§ Vorliegender Text
=-=-=
Philippinische Anti-Drogen-Kampagne: Duterte nennt Holocaust als Vorbild
Die neueste absurde Gewaltfantasie: Der Präsident der Philippinen sagt, er wolle Drogenabhängige ermorden, so wie Hitler Juden ermordet habe.
ap | Der philippinische Präsident Rodrigo Duterte hat den Holocaust als Vorbild für seinen Feldzug gegen die Drogenkriminalität in seinem Land bezeichnet. „Hitler hat drei Millionen Juden massakriert … hier sind drei Millionen Drogenabhängige. … Ich würde sie gerne umbringen“, sagte Duterte am Freitag in der südphilippinischen Stadt Davao.
Die Zahl von drei Millionen Drogenabhängigen ist eine amtliche Schätzung der philippinischen Regierung. Historiker sagen, die Nazis hätten im Holocaust sechs Millionen Juden ermordet.
=-=-=
§ Aufgabenstellung
Beantworten Sie anhand des Artikels über Dutertes Anti-Drogen-Kampagne die folgenden Fragen:
1. In welcher Stadt äußerte sich Duterte am Freitag?
2. Auf welcher Quelle beruht die Zahl von drei Millionen Drogenabhängigen?
3. Wie viele Juden haben die Nazis laut Historikern im Holocaust ermordet?

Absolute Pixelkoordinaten
=-=-=
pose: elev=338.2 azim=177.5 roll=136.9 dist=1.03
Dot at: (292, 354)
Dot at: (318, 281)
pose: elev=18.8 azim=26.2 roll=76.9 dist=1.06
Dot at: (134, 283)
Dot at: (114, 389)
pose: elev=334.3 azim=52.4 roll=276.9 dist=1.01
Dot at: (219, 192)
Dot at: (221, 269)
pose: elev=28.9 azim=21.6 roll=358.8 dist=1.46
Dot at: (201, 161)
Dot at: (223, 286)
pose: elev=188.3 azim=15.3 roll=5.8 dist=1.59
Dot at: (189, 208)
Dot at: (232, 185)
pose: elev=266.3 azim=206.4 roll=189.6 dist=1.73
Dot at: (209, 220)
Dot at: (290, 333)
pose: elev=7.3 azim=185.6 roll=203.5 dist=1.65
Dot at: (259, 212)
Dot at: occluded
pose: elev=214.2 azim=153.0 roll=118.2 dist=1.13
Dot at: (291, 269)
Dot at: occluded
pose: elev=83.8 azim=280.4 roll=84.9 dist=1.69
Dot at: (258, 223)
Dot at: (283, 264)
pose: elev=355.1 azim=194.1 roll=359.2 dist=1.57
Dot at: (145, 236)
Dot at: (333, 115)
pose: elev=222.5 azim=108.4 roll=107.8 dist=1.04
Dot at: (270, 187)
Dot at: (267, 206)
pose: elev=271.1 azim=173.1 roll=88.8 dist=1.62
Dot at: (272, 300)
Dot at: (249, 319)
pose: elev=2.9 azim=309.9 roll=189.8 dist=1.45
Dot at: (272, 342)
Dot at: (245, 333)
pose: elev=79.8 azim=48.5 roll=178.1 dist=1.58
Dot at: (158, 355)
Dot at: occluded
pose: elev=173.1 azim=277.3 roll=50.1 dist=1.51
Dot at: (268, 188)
=-=-=
§ Musterlösung
1. In der südphilippinischen Stadt Davao.
2. Auf einer amtlichen Schätzung der philippinischen Regierung.
3. Sechs Millionen.